> [任务要求]: 从下面各行中挑出所有含有字符串“which”的行，并把这些行逐一抄写出来。

**** 原始资料 ****

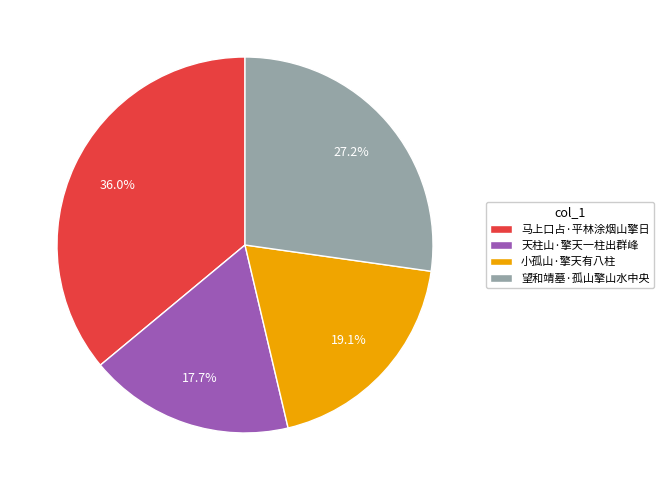

Is it true that 望和靖墓·孤山擎山水中央 is 27% of the pie?

True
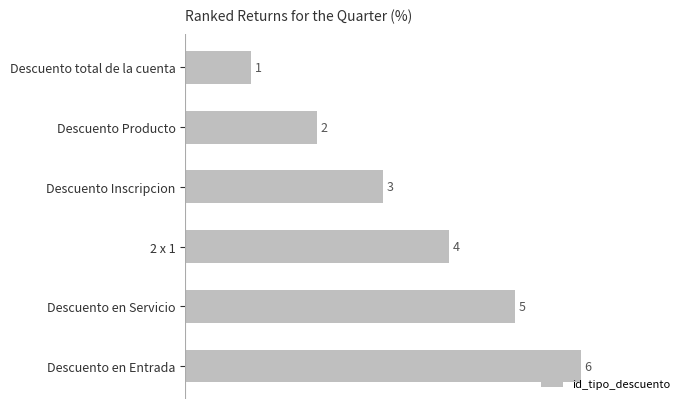

Between Descuento en Servicio and Descuento Producto, which is larger?

Descuento en Servicio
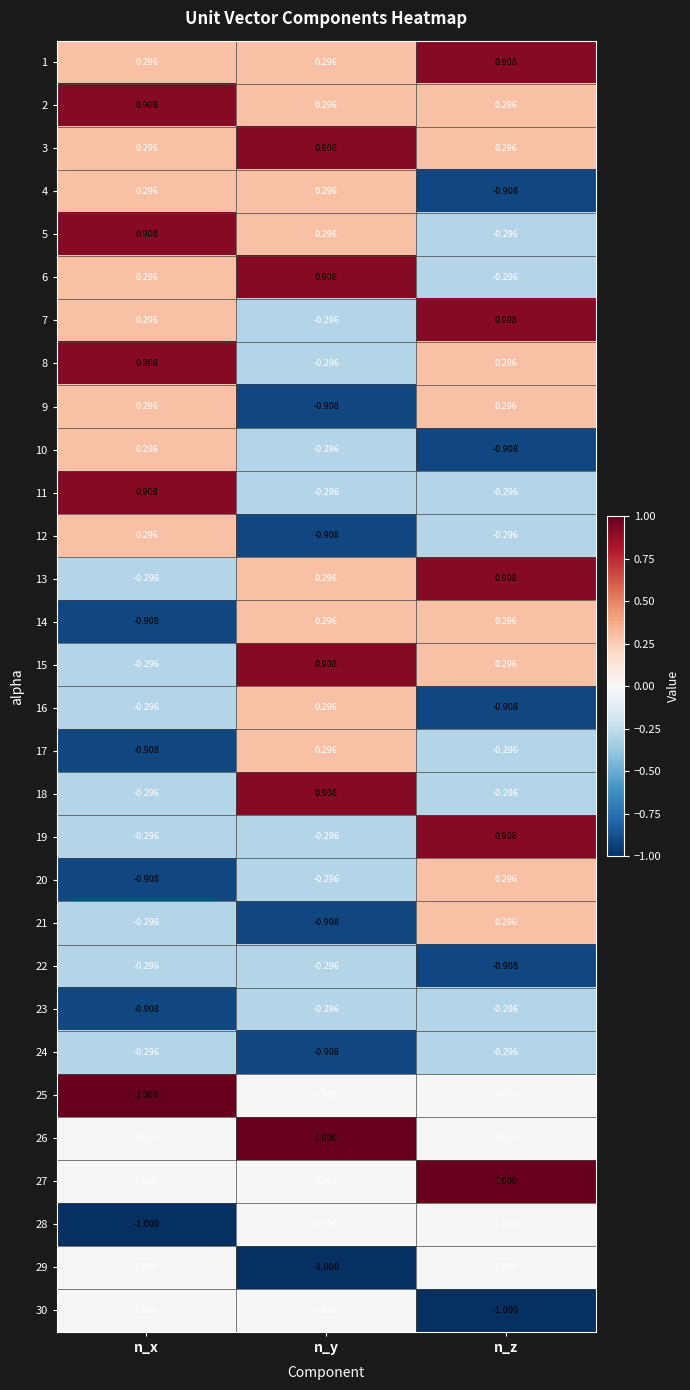

At which label does 17 reach its minimum?

n_x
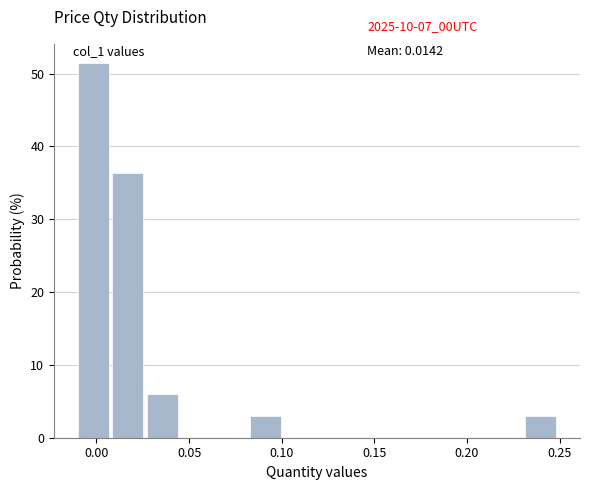

Around what value on the x-axis is the tallest bar? Give the approximate position of its centre, as read against the axis.

0.000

****

> [参考答案]:
Between Descuento en Servicio and Descuento Producto, which is larger?
At which label does 17 reach its minimum?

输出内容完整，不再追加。